Among older adults over the age of 65, antidepressant use increased significantly over the past two decades, this was despite no substantial rise in prevalence of diagnosis for depressive disorders, according to a study published in the British Journal of Psychiatry.
For the study, a team of researchers at the University of East Anglia assessed over 15,000 European older adults to establish any changes in the prevalence of depression and antidepressant use, based on the Cognitive Function and Ageing Studies initiated between 1991 and 1993, then from 2008 to 2011.
In participants, symptoms meeting the criteria for depression were assessed utilizing a standardized interview process. From this process, researchers were able to determine a slight increase in the estimated prevalence of depression among older adults, a nearly one percent increase over a span of 20 years, from 1991 to 2011.

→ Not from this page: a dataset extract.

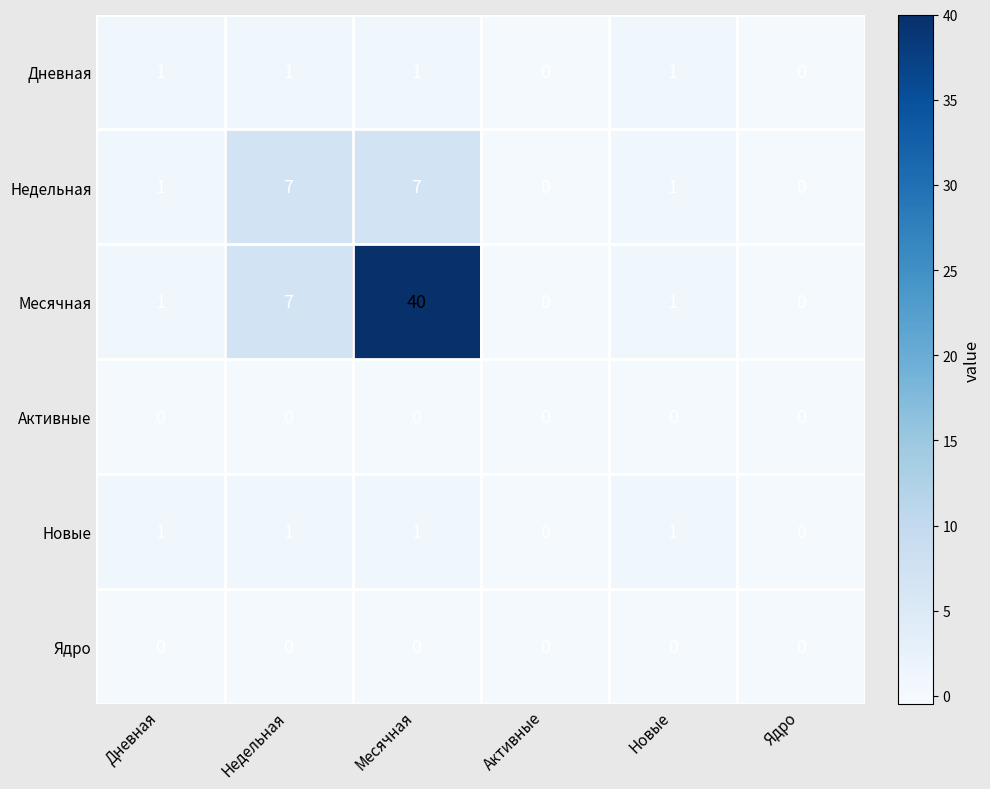

At how many categories does at least one series exceed 20?

1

When examining antidepressant use over the last 20 years, the findings indicated the rates increased by more than double.

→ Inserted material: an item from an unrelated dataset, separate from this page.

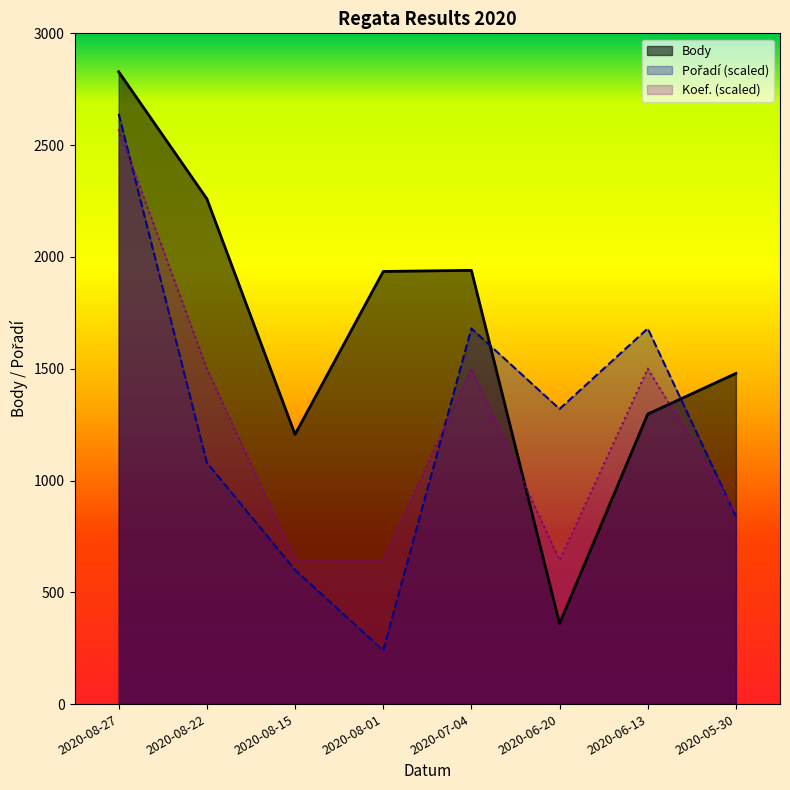

What is the sum of the values at 2020-08-15 and 2020-08-27?

4034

“Between two comparable samples interviewed 20 years apart (1990-93 and 2008-11) we found little change in the prevalence of depression, but the proportion of participants taking antidepressants rose from 4 percent to almost 11 percent,” said Carol Brayne, the study’s lead researcher.
“This could be due to improved recognition and treatment of depression, overprescribing, or use of antidepressants for other conditions.”
“Our research has previously shown a dramatic age-for-age drop in dementia occurrence across generations,” said Brayne. “This new work reveals that depression has not shown the same reduction even in the presence of dramatically increased prescribing, itself not without concern given potential adverse effects we have also shown that are associated with polypharmacy.”